An der Medieninformation zugegen war gestern auch Andreas Santoni, der 2018 mit dem Gang an die Öffentlicheit die Missbräuche erst publik machte. Santoni wurde sexuell missbraucht, «das volle Programm», erklärt er. 60 bis 70 Übergriffe beziehungsweise Missbräuche. «Ich bin enttäuscht, dass man nicht tiefer ging», sagte er. Santoni hätte sich gewünscht, dass man die damaligen Bewohner persönlich kontaktiert hätte, anstatt einen Aufruf zu starten. «Mein Bauchgefühl sagt mir, dass dies nun mehr oder weniger oberflächlich ist», machte er aus seiner Enttäuschung keinen Hehl. Das Ergebnis sei «nicht würdig für eine solche Untersuchung».
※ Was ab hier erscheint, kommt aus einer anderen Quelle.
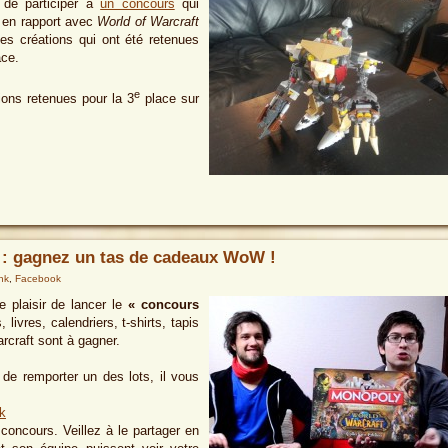
t de participer à
un concours
qui
e en rapport avec
World of Warcraft
 les créations qui ont été retenues
ace.
e
ons retenues pour la 3
place sur
: gagnez un tas de cadeaux WoW !
nk
,
Facebook
e plaisir de lancer le
« concours
 livres, calendriers, t-shirts, tapis
rcraft sont à gagner.
 de remporter un des lots, il vous
k
oncours. Veillez à le partager en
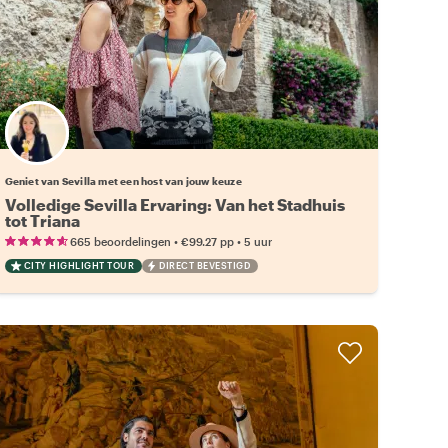
Kies jouw favoriete local
Geniet van Sevilla met een host van jouw keuze
Volledige Sevilla Ervaring: Van het Stadhuis
tot Triana
•
•
665 beoordelingen
€99.27
pp
5 uur
CITY HIGHLIGHT TOUR
DIRECT BEVESTIGD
Pfarrer Hardegger, der 1992 verstarb, gehörte dem Benediktinerkloster Muri-Gries an. Der aktuelle Abt Beda Szukics war aufgrund der Ereignisse rund um das Coronavirus nicht zugegen, da er sich im Südtirol befindet. Ein Vertreter des Ordens war anwesend. Schriftlich teilte Abt Beda Szukics mit: «Die Vorstellung des Untersuchungsberichtes zu den Übergriffen im Kindeheim St. Benedikt in Hermetschwil und seinem Umfeld ist für die Klostergemeinschaft Muri-Gries schmerzlich, aber auch herausfordernd.» Man wolle aus der Vergangenheit lernen. «Wir entschuldigen uns bei den Opfern für das Leid, das ihnen zugefügt wurde.»